Merck & Co. on Wednesday said results from an interim analysis of the Phase III KEYNOTE-355 trial showed that adding Keytruda (pembrolizumab) to chemotherapy significantly prolonged progression-free survival (PFS), one of the study's dual primary endpoints, versus chemotherapy alone in first-line patients with metastatic triple-negative breast cancer (TNBC) whose tumours express PD-L1 with a combined positive score (CPS) of at least 10. Roger Perlmutter, president of Merck Research Laboratories, remarked "we look forward to sharing these findings with the medical community at an upcoming congress and discussing them with the FDA and other regulatory authorities."

The two-part trial is comparing Keytruda in combination with one of three different chemotherapies, to placebo plus one of the three chemotherapy regimens, in patients with locally recurrent, inoperable or metastatic TNBC that has not been previously treated with chemotherapy in the metastatic setting. The second part of KEYNOTE-355 enrolled 847 patients and has co-primary goals of PFS and overall survival (OS), which are being assessed in the overall study population, as well as in patient subgroups whose tumours express PD-L1 with a CPS of at least 1 or a CPS of at least 10. Secondary endpoints of the study include objective response rate, duration of response and disease control rate.
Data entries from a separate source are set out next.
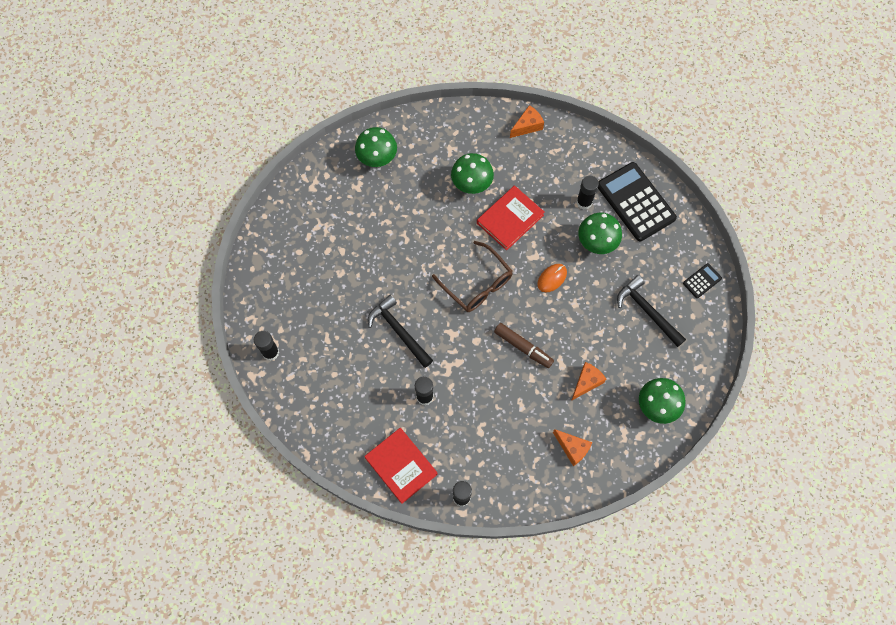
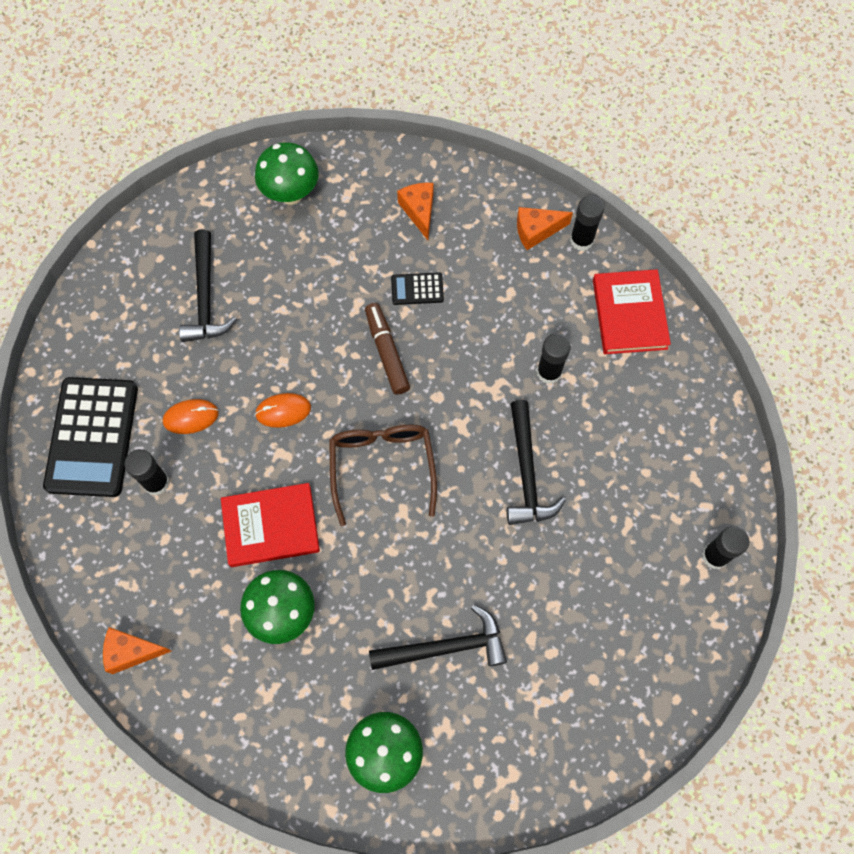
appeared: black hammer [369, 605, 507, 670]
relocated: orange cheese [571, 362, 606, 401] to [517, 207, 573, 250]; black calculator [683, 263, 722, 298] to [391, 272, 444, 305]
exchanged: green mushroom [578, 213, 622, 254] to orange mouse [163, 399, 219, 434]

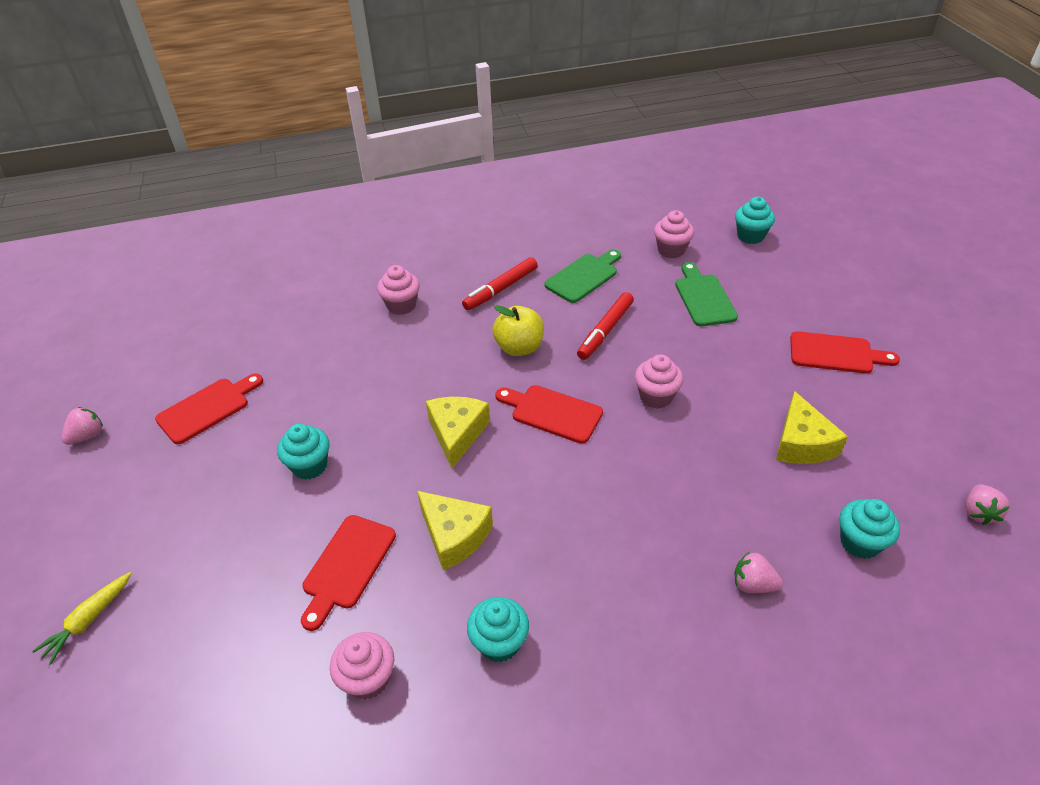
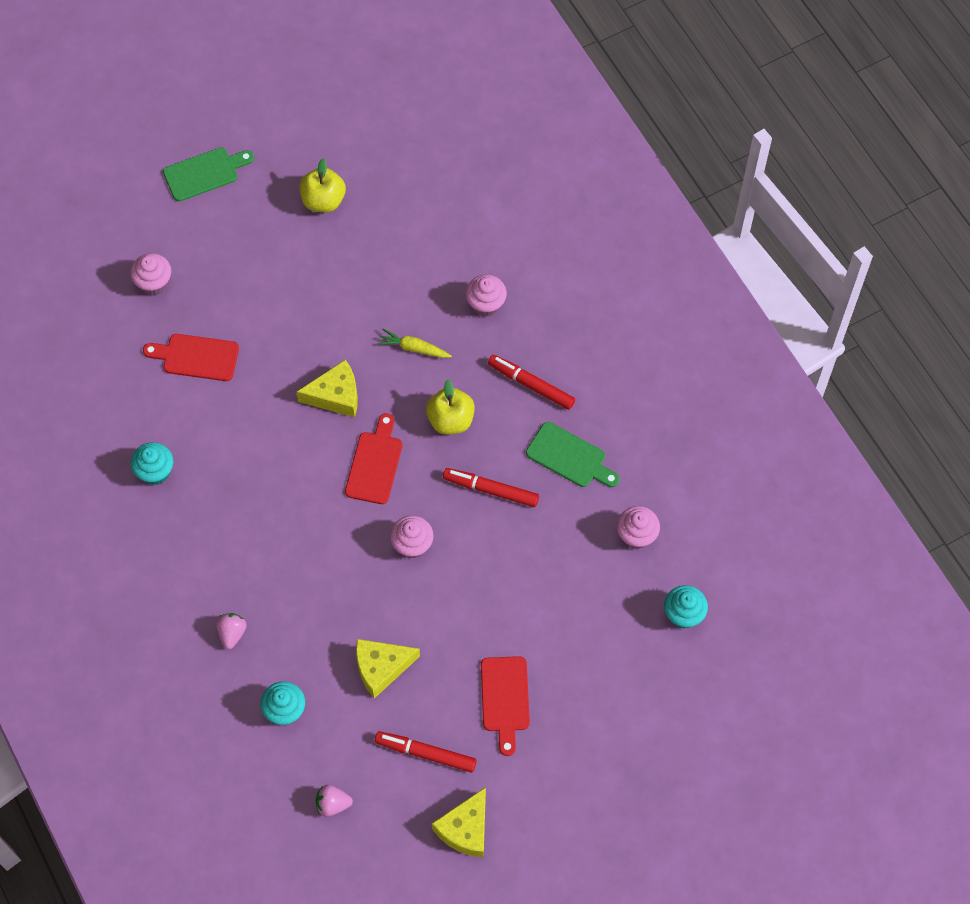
missing: pink strawberry [61, 407, 103, 445]; turquoise cupcake [277, 424, 330, 480]
appeared: red marker [375, 731, 477, 772]
relocated: yellow carrot [32, 572, 132, 665] to [377, 328, 452, 358]; pink cupcake [330, 632, 394, 700] to [130, 253, 171, 295]; yellow cheese [417, 491, 493, 570] to [432, 787, 486, 857]; green cutting board [675, 262, 738, 326] to [163, 147, 254, 202]
exchanged: red cutting board [155, 373, 263, 444] to yellow apple [300, 158, 346, 212]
Perlmutter said "it is very encouraging that Keytruda in combination with chemotherapy has now demonstrated positive results as both a first-line treatment in the metastatic setting with this trial, and as neoadjuvant therapy in the KEYNOTE-522 trial," where the pathological complete response rate for TNBC patients was 64.8% when the anti-PD-1 therapy was added to chemotherapy, versus 51.2% for chemotherapy alone. For related analysis, see KOL Views Results: Keytruda's Keynote-522 data do not overwhelm, but still on a path towards approval for TNBC, says leading oncologist.

In addition to KEYNOTE-355 and KEYNOTE-522, Keytruda is also being evaluated in TNBC in the ongoing KEYNOTE-242 trial. Meanwhile, in May last year, Merck reported that Keytruda monotherapy failed to significantly extend OS in the Phase III KEYNOTE-119 study, versus chemotherapy alone, when used in the second- or third-line treatment of patients with metastatic TNBC.  

Roche's Tecentriq (atezolizumab), in combination with chemotherapy, became the first immunotherapy regimen to be approved in breast cancer when the FDA cleared use of the PD-L1 inhibitor last year in adults with PD-L1-positive unresectable, locally advanced or metastatic TNBC. Tecentriq is also authorised in this indication in Europe.